Nurcholis Maarif - detikNews
Selasa, 09 Mar 2021 16:41 WIB
Ketua DPD RI AA La Nyalla Mahmud Mattalitti
Foto: Dok. DPD RI
Jakarta -

Ketua DPD RI AA La Nyalla Mahmud Mattalitti menyoroti maraknya produk impor masuk ke Indonesia yang merupakan konsekuensi dari perjanjian perdagangan. Masuknya produk impor secara deras ke dalam negeri juga imbas dari booming e-commerce di era liberalisasi saat ini. Ia pun meminta agar UMKM meningkatkan kualitas produknya.

"Sebaliknya, hal ini mesti menjadi tantangan yang melahirkan inovasi dan meningkatkan kuantitas dan kualitas produk dalam negeri," tutur LaNyalla dalam keterangan tertulis, Selasa (9/3/2021).

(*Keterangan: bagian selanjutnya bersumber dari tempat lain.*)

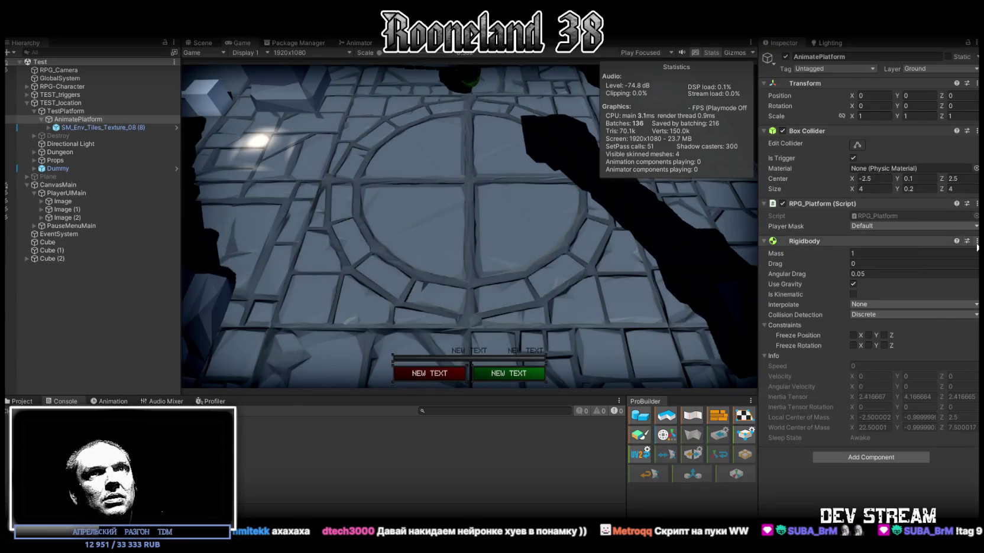
# Try removing the platform's Rigidbody, dismiss the cannot-remove warning, then run and stop a play test
pyautogui.rightClick(918, 242)
pyautogui.click(868, 270)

Ia melanjutkan perjanjian perdagangan bebas yang diteken pemerintah harus diikuti dengan kebijakan display produk dalam negeri di bagian depan etalase di supermarket atau mal.

"Jadi ini adalah tantangan dan konsekuensi dari suatu perjanjian perdagangan bebas di mana Indonesia ada di dalamnya. Kita harus jadikan hal ini untuk memantik produktivitas produk lokal," harap alumnus Universitas Brawijaya Malang tersebut.

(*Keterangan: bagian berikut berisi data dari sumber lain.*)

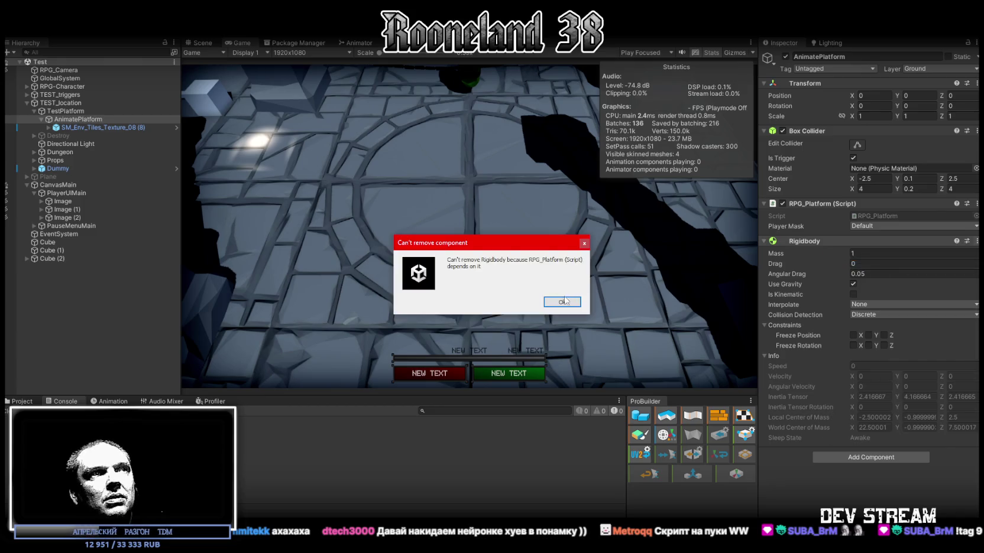
pyautogui.press('Return')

Saat ini mantan Ketua Umum PSSI itu melanjutkan pemerintah memberikan perhatian besar terhadap UMKM. Hal itu dibuktikan dengan kucuran bantuan agar mereka bisa naik kelas.

"Ini harus bisa dimanfaatkan dengan serius agar kita bisa eksis dalam perdagangan bebas, bukan malah menjadi khawatir karena maraknya produk impor," sebut Senator Dapil Jawa Timur tersebut.

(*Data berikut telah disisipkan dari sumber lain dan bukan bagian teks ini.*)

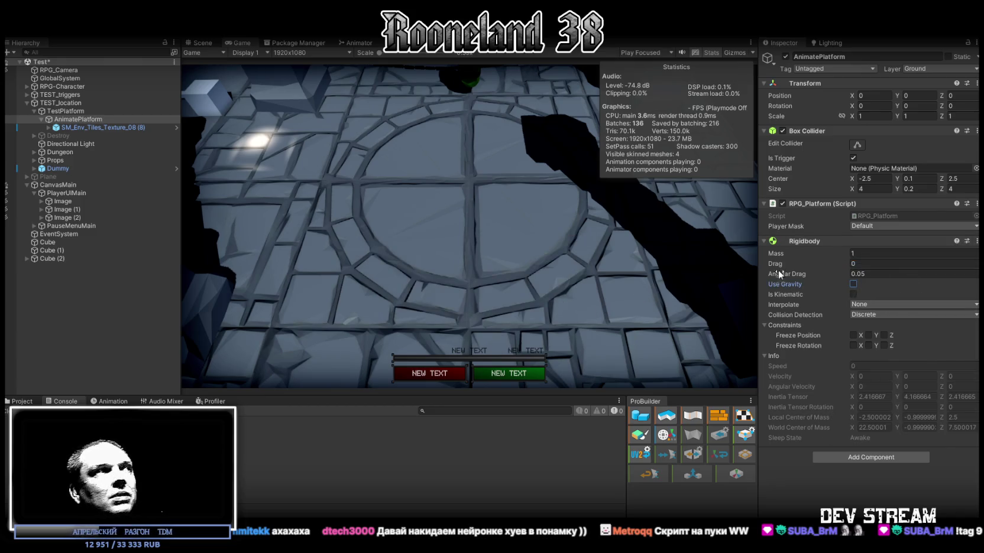
pyautogui.click(491, 30)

La Nyalla menyerukan kepada pelaku usaha dan industri untuk menangkap peluang yang besar dan harus tetap optimistis.

Seperti diberitakan sebelumnya, Presiden Joko Widodo (Jokowi) beberapa hari lalu menggaungkan kampanye agar masyarakat benci produk asing dalam rangka mendukung produk dalam negeri. Arahan ini menjadi pembicaraan hangat di masyarakat.

Peneliti Center of Industry, Trade, and Investment Indef Ahmad Heri Firdaus menilai arahan Jokowi tersebut dilatarbelakangi oleh meningkatnya impor barang konsumsi yang signifikan dalam beberapa tahun terakhir di tengah terjadinya booming e-commerce.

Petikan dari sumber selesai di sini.